SMASAC Short Life Working Group on Lymphoedema - Lymphoedema Care in Scotland, Achieving Equity and Quality

A Scottish Medical and Scientific Advisory Committee Report. Providing information on the nature and extent of Lymphoedema. Making recommendations for Scottish Government Health and Social Care Directorate, Health Boards, NHS Education Scotland and Healthcare Improvement Scotland


Section 5: Recommendations

The previous sections outlined the key issues affecting the quality and equity of lymphoedema service provision in Scotland. The following recommendations have been developed to address these key issues. They are consensus-based and reflect the expert opinion of the SLWG.

1

Health Boards should accurately identify incidence and prevalence of lymphoedema through improved coding at hospital discharge and in primary care.
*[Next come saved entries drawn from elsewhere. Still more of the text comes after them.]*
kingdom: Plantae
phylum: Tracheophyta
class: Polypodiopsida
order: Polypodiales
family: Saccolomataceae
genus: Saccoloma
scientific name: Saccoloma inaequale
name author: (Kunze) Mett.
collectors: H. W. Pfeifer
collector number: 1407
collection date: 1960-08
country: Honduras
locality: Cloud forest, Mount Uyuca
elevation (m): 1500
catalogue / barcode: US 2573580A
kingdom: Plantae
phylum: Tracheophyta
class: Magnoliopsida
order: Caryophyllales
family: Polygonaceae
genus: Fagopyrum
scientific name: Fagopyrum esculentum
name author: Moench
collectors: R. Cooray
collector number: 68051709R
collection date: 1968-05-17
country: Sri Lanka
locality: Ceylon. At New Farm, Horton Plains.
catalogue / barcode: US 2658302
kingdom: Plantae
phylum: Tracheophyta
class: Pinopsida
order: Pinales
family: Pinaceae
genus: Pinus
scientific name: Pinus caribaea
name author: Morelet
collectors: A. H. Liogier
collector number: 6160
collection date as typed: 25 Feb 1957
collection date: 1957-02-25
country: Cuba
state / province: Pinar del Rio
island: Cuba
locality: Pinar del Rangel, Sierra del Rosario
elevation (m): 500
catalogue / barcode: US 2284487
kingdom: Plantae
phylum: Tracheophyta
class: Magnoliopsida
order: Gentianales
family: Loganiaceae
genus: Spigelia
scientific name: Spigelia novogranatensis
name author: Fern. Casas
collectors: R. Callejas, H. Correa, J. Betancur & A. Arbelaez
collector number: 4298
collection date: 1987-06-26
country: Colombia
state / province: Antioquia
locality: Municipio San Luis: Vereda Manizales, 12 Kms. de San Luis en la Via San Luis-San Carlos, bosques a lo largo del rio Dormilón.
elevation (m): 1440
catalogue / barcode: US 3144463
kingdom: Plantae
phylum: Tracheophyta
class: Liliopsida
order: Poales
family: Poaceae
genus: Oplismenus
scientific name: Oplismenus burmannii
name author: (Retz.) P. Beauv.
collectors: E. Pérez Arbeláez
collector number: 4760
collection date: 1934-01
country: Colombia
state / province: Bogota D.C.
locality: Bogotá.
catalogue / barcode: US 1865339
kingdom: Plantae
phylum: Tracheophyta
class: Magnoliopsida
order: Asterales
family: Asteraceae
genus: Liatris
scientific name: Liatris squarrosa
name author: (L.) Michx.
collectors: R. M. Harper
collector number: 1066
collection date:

On confirmation of diagnosis the following READ codes are recommended:

  • G860. lymphoedema post mastectomy
  • G861. - other lymphoedema.

ICD10 codes for lymphoedema: I89.0, I97.2, Q82.0 in any diagnosis position.

2

Health Boards should designate Leads for lymphoedema services who should be tasked with developing local pathways for the referral and management of lymphoedema based on existing evidence and guidance, to include management and prevention of cellulitis in people with established lymphoedema, and provision of advice on self management.

3

A SIGN guideline should be developed for the diagnosis, assessment and management of primary and secondary lymphoedema, to include prevention, early recognition and management of cellulitis in primary care. SIGN should consider including lymphoedema in the scope when updating relevant cancer guidelines.

4

Healthcare Improvement Scotland should consider developing QPIs for the management of lymphoedema. Potential indicators could include:

  • referral to lymphoedema specialist services/clinics by board area, including type of lymphoedema, referral source, and age ranges to determine equity across the lifespan
  • proportions of medical, nursing and AHP staff by board area who have had additional lymphoedema training
  • numbers of diagnoses in primary and secondary care, and

5

Scottish Cancer Taskforce should also consider lymphoedema outcomes when proposing updates for relevant sets of cancer QPIs.

6

Health Boards should support and develop a community-based integrated model of tiered care for people with lymphoedema, including complications such as cellulitis applying the principles of integration.

7

Health Board Leads together with regional planning groups should develop a national referral pathway for people with lymphoedema who require assessment for surgery for lymphoedema.

8

NES should commission the development of basic educational modules in various formats for different professional groups - nurses, doctors, physiotherapists, podiatrists and social carers. Separate learning should be considered for non-registered staff as they have less background knowledge of the condition.

9

Health Boards should raise awareness of lymphoedema and cellulitis and pathways for their management amongst health and social care professionals through education and training.

10

All lymphoedema practitioners and specialists should have training in assisting individuals with lifestyle change.

11

Research should be undertaken for lymphoedema treatment to:

  • analyse the cost and benefits of treatment versus no treatment,
  • estimate the burden of disease and
  • identify wasteful treatments and strategies or avenues for savings in relation to lymphoedema treatment particularly in relation to:
  • provision of appropriate compression garments for each patient
  • prescription of ineffective treatments or unnecessary investigations and delays in treatment.

The CSO should consider proposals for research in these areas.